In 1943 a new “super” charge was added with a separate bagged “increment” charge to provide high velocity for anti-tank use. This required a muzzle-brake to be added to the barrel. At the same time 17pdr Anti-Tank guns were developed to counter thicker german armour. Initially they were mounted on the 25 pdr gun carriage in a variant called “Pheasant”.
The ammunition trailer carried 32 rounds of ammunition in 16 trays of 2 rounds each. This was protected by two steel doors. The ammunition was in two parts with a shell being loaded followed by a cartridge carrying the propellent charge.
Each gun had a nominal detachment of 6 men with a reduced detachment of four men. The gun detachment comprised the following: No 1 – detachment commander (a sergeant) No 2 – operated the breech and rammed the shell No 3 – layer No 4 – loader No 5 – ammunition No 6 – ammunition, normally the "coverer" – second in command and responsible for ammunition preparation and operating the fuze indicator.
The Flames of War 25pdr Field Troop kit comprises.
- 4 x 25 pdr guns in 7-part kits
each gun comes with a choice of Standard Barrel, Muzzle Brake Barrel and 17pdr Anti-Tank Gun Barrel
- 4 x ammunition trailers in 5-part kits
each can be fitted with doors open or closed
plus 2 shells and 2 cartridge cases that can be used for scenic efffect
- 4 x 6 man gun teams
- 1 x Unit Card : 25 pdr Field Troop
- 1 x Unit Card : Honey OP (note this tank is not supplied)
- 4 x Medium 6-hole bases
- 2 x 4 blanking plugs
The highly-detailed models were well cast with no discernible flash.
The parts fitted together easily and well, regardless of which options were chosen.
Note: if you look at the full instructions online it suggests you put the wheels on first. I found it easier to add the gun sight, barrel and shield before adding the wheels.
My only criticism is that the base is a bir cramped to get everything on. Indeed given the positions of the holes it is impossible to get all 6 crew members on with the gun and ammunition trailers. Given that the Flames of War rules mean a whole team is lost all together rather than ias individuals this doesn’t matter in practice but it’s a bit niggly.

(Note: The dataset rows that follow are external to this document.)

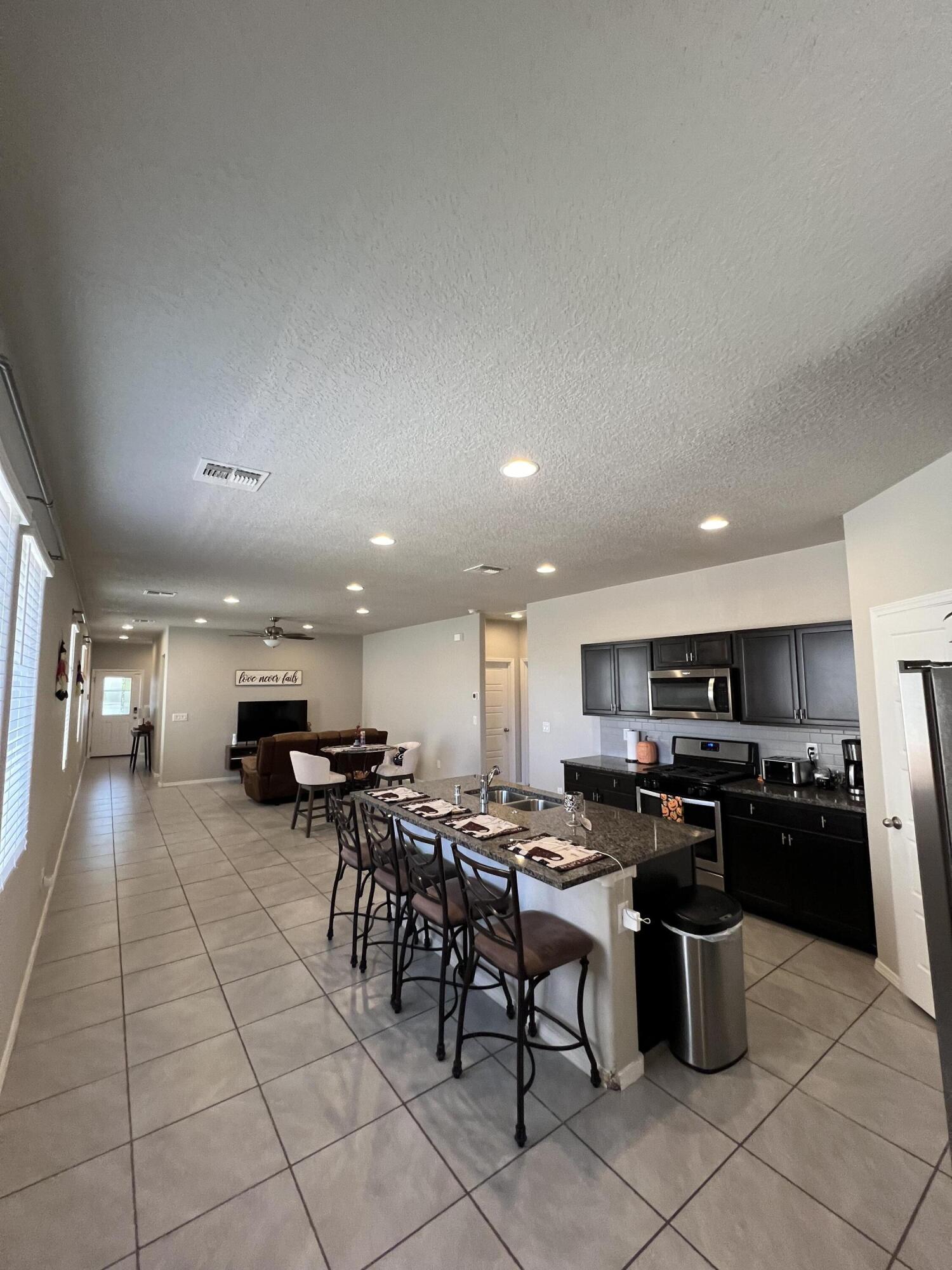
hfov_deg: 89.9
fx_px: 477
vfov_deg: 106.2
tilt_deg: +6.1
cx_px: 476
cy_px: 635
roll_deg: +1.1
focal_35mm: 13
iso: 250
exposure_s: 1/120
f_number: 1.8
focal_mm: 1.57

This Field troop kit is a nicely made kit and should form part of any Flames of War British Army. It is unfortunate that you do not get the icononic Morris “Quad” tractor with it. In fact this vehicle is not available from Battlefront Miniatures but it can be sourced in 15mm from other manufacturers. Maybe this is a reflection of the fact that the Flames of War rules do not cover limbering up and moving artillery.